(Excerpts from a dataset)
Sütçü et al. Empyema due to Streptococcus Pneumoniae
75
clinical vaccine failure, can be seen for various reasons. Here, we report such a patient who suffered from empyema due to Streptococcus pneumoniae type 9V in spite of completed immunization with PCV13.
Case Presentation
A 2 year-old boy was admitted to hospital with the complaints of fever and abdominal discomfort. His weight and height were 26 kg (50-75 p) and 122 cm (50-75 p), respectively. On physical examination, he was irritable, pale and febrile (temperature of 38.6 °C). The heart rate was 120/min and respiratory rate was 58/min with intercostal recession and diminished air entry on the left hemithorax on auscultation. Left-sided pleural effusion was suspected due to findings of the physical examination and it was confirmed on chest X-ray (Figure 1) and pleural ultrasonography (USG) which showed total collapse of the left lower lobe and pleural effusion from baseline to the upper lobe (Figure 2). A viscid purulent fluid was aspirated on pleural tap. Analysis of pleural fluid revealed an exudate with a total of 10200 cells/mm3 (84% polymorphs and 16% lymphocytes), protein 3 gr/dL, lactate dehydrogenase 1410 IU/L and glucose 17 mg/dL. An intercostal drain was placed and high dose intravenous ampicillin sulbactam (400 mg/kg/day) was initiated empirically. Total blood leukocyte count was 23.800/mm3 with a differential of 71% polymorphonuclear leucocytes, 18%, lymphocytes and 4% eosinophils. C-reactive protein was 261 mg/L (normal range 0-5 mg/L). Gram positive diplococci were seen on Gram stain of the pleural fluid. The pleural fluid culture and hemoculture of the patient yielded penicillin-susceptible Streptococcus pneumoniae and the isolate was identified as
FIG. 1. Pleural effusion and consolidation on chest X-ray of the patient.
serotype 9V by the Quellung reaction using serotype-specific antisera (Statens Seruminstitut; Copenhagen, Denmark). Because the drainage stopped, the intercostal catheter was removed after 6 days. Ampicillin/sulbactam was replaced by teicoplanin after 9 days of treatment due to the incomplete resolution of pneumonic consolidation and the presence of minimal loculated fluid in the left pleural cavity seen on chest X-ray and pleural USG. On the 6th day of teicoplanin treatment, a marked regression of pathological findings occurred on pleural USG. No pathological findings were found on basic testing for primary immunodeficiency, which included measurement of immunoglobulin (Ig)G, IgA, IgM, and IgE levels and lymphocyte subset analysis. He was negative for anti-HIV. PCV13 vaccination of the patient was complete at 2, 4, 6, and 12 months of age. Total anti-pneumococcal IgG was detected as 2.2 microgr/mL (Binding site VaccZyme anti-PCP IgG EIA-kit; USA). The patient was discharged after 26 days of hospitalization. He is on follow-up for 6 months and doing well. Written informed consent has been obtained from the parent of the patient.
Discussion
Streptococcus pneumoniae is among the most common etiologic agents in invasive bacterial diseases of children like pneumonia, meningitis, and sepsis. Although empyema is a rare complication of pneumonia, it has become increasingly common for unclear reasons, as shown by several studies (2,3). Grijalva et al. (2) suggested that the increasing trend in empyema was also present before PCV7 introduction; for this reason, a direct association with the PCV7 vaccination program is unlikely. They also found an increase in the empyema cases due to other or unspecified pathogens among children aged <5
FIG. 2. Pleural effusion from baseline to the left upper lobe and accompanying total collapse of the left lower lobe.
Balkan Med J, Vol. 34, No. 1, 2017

**What needs to be done**.
Using the entries above, tally every line that holds the word "reasons". Answer with that number only.

**Problem solution**.
2